> [Assigned task] After finding the line with "Debug Ports" in the data below, set down exactly each line through the one with "When the JTAG", inclusive, and stop there.

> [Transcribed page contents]
[Start of Attachment]

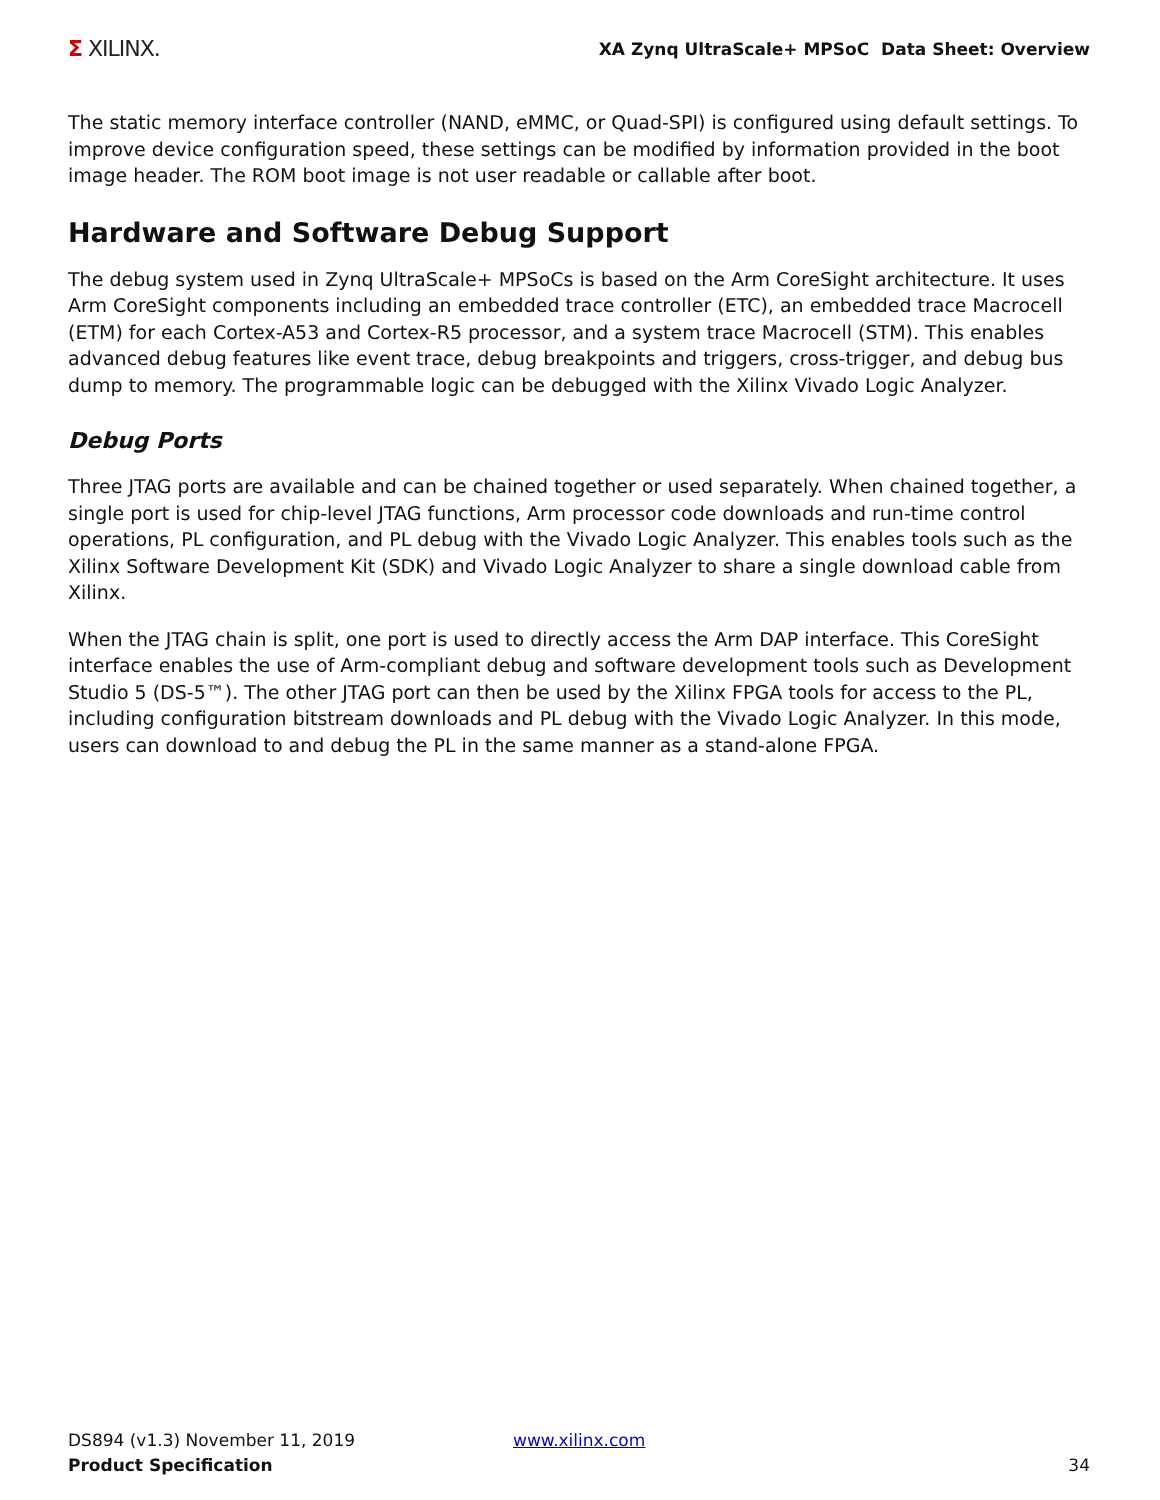Σ XILINX.
XA Zynq UltraScale+ MPSoC Data Sheet: Overview
The static memory interface controller (NAND, eMMC, or Quad-SPI) is configured using default settings. To improve device configuration speed, these settings can be modified by information provided in the boot image header. The ROM boot image is not user readable or callable after boot.
Hardware and Software Debug Support
The debug system used in Zynq UltraScale+ MPSoCs is based on the Arm CoreSight architecture. It uses Arm CoreSight components including an embedded trace controller (ETC), an embedded trace Macrocell (ETM) for each Cortex-A53 and Cortex-R5 processor, and a system trace Macrocell (STM). This enables advanced debug features like event trace, debug breakpoints and triggers, cross-trigger, and debug bus dump to memory. The programmable logic can be debugged with the Xilinx Vivado Logic Analyzer.
Debug Ports
Three JTAG ports are available and can be chained together or used separately. When chained together, a single port is used for chip-level JTAG functions, Arm processor code downloads and run-time control operations, PL configuration, and PL debug with the Vivado Logic Analyzer. This enables tools such as the Xilinx Software Development Kit (SDK) and Vivado Logic Analyzer to share a single download cable from Xilinx.
When the JTAG chain is split, one port is used to directly access the Arm DAP interface. This CoreSight interface enables the use of Arm-compliant debug and software development tools such as Development Studio 5 (DS-5™). The other JTAG port can then be used by the Xilinx FPGA tools for access to the PL, including configuration bitstream downloads and PL debug with the Vivado Logic Analyzer. In this mode, users can download to and debug the PL in the same manner as a stand-alone FPGA.
DS894 (v1.3) November 11, 2019
Product Specification
www.xilinx.com 34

[End of Attachment]

> [Answer for this exercise]
Debug Ports
Three JTAG ports are available and can be chained together or used separately. When chained together, a single port is used for chip-level JTAG functions, Arm processor code downloads and run-time control operations, PL configuration, and PL debug with the Vivado Logic Analyzer. This enables tools such as the Xilinx Software Development Kit (SDK) and Vivado Logic Analyzer to share a single download cable from Xilinx.
When the JTAG chain is split, one port is used to directly access the Arm DAP interface. This CoreSight interface enables the use of Arm-compliant debug and software development tools such as Development Studio 5 (DS-5™). The other JTAG port can then be used by the Xilinx FPGA tools for access to the PL, including configuration bitstream downloads and PL debug with the Vivado Logic Analyzer. In this mode, users can download to and debug the PL in the same manner as a stand-alone FPGA.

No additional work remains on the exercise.